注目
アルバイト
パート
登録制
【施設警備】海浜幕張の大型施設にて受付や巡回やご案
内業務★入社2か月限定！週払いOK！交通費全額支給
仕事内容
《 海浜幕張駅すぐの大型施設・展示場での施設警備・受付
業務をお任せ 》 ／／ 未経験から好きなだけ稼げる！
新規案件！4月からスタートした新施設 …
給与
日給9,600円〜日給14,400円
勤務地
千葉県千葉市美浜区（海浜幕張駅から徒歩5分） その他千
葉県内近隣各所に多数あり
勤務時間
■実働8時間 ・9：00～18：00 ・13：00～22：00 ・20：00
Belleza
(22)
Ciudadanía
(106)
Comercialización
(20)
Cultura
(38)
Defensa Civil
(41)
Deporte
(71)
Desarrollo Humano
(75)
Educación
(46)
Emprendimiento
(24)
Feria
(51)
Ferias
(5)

______________________________

Would you please write out all the entries exactly?

» Answer space:
注目
アルバイト
パート
登録制
【施設警備】海浜幕張の大型施設にて受付や巡回やご案
内業務★入社2か月限定！週払いOK！交通費全額支給
仕事内容
《 海浜幕張駅すぐの大型施設・展示場での施設警備・受付
業務をお任せ 》 ／／ 未経験から好きなだけ稼げる！
新規案件！4月からスタートした新施設 …
給与
日給9,600円〜日給14,400円
勤務地
千葉県千葉市美浜区（海浜幕張駅から徒歩5分） その他千
葉県内近隣各所に多数あり
勤務時間
■実働8時間 ・9：00～18：00 ・13：00～22：00 ・20：00
Belleza
(22)
Ciudadanía
(106)
Comercialización
(20)
Cultura
(38)
Defensa Civil
(41)
Deporte
(71)
Desarrollo Humano
(75)
Educación
(46)
Emprendimiento
(24)
Feria
(51)
Ferias
(5)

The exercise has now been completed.